== Exercise materials ==
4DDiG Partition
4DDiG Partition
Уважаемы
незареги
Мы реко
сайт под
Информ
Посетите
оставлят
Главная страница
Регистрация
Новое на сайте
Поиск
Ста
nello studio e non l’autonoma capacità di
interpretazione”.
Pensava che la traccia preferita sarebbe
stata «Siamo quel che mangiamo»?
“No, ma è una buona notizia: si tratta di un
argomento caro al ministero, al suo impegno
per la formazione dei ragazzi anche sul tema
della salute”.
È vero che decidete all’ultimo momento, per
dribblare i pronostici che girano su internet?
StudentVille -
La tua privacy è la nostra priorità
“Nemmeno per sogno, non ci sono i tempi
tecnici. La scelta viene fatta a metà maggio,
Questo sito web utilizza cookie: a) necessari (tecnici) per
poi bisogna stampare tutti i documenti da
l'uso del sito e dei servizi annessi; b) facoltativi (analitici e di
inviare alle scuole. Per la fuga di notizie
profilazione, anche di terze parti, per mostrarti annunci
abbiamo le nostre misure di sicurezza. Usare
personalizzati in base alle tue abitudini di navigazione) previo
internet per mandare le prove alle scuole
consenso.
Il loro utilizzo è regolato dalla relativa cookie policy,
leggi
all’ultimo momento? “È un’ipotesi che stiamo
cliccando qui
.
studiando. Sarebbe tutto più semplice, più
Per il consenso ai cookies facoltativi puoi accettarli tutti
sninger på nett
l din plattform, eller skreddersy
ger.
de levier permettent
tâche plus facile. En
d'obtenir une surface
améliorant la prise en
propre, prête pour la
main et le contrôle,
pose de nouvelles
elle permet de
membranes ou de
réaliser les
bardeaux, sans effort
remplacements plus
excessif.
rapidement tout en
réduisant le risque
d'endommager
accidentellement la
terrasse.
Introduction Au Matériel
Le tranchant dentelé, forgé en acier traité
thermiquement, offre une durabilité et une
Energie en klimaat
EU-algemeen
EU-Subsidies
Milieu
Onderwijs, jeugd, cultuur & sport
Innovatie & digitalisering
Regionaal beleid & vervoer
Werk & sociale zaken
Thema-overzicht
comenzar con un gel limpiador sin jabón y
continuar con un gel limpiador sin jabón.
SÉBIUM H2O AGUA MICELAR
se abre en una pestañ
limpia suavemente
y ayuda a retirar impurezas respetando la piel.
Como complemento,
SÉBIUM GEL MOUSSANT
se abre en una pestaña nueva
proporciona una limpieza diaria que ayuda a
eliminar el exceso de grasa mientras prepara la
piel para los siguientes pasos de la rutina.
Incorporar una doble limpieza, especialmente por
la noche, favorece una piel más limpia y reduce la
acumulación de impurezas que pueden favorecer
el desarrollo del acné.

== Problem description ==
Put every line of text from the entries above into a JSON list of strings, one string per line, skipping any blank lines.

== Task answer ==
[
  "4DDiG Partition",
  "4DDiG Partition",
  "Уважаемы",
  "незареги",
  "Мы реко",
  "сайт под",
  "Информ",
  "Посетите",
  "оставлят",
  "Главная страница",
  "Регистрация",
  "Новое на сайте",
  "Поиск",
  "Ста",
  "nello studio e non l’autonoma capacità di",
  "interpretazione”.",
  "Pensava che la traccia preferita sarebbe",
  "stata «Siamo quel che mangiamo»?",
  "“No, ma è una buona notizia: si tratta di un",
  "argomento caro al ministero, al suo impegno",
  "per la formazione dei ragazzi anche sul tema",
  "della salute”.",
  "È vero che decidete all’ultimo momento, per",
  "dribblare i pronostici che girano su internet?",
  "StudentVille -",
  "La tua privacy è la nostra priorità",
  "“Nemmeno per sogno, non ci sono i tempi",
  "tecnici. La scelta viene fatta a metà maggio,",
  "Questo sito web utilizza cookie: a) necessari (tecnici) per",
  "poi bisogna stampare tutti i documenti da",
  "l'uso del sito e dei servizi annessi; b) facoltativi (analitici e di",
  "inviare alle scuole. Per la fuga di notizie",
  "profilazione, anche di terze parti, per mostrarti annunci",
  "abbiamo le nostre misure di sicurezza. Usare",
  "personalizzati in base alle tue abitudini di navigazione) previo",
  "internet per mandare le prove alle scuole",
  "consenso.",
  "Il loro utilizzo è regolato dalla relativa cookie policy,",
  "leggi",
  "all’ultimo momento? “È un’ipotesi che stiamo",
  "cliccando qui",
  ".",
  "studiando. Sarebbe tutto più semplice, più",
  "Per il consenso ai cookies facoltativi puoi accettarli tutti",
  "sninger på nett",
  "l din plattform, eller skreddersy",
  "ger.",
  "de levier permettent",
  "tâche plus facile. En",
  "d'obtenir une surface",
  "améliorant la prise en",
  "propre, prête pour la",
  "main et le contrôle,",
  "pose de nouvelles",
  "elle permet de",
  "membranes ou de",
  "réaliser les",
  "bardeaux, sans effort",
  "remplacements plus",
  "excessif.",
  "rapidement tout en",
  "réduisant le risque",
  "d'endommager",
  "accidentellement la",
  "terrasse.",
  "Introduction Au Matériel",
  "Le tranchant dentelé, forgé en acier traité",
  "thermiquement, offre une durabilité et une",
  "Energie en klimaat",
  "EU-algemeen",
  "EU-Subsidies",
  "Milieu",
  "Onderwijs, jeugd, cultuur & sport",
  "Innovatie & digitalisering",
  "Regionaal beleid & vervoer",
  "Werk & sociale zaken",
  "Thema-overzicht",
  "comenzar con un gel limpiador sin jabón y",
  "continuar con un gel limpiador sin jabón.",
  "SÉBIUM H2O AGUA MICELAR",
  "se abre en una pestañ",
  "limpia suavemente",
  "y ayuda a retirar impurezas respetando la piel.",
  "Como complemento,",
  "SÉBIUM GEL MOUSSANT",
  "se abre en una pestaña nueva",
  "proporciona una limpieza diaria que ayuda a",
  "eliminar el exceso de grasa mientras prepara la",
  "piel para los siguientes pasos de la rutina.",
  "Incorporar una doble limpieza, especialmente por",
  "la noche, favorece una piel más limpia y reduce la",
  "acumulación de impurezas que pueden favorecer",
  "el desarrollo del acné."
]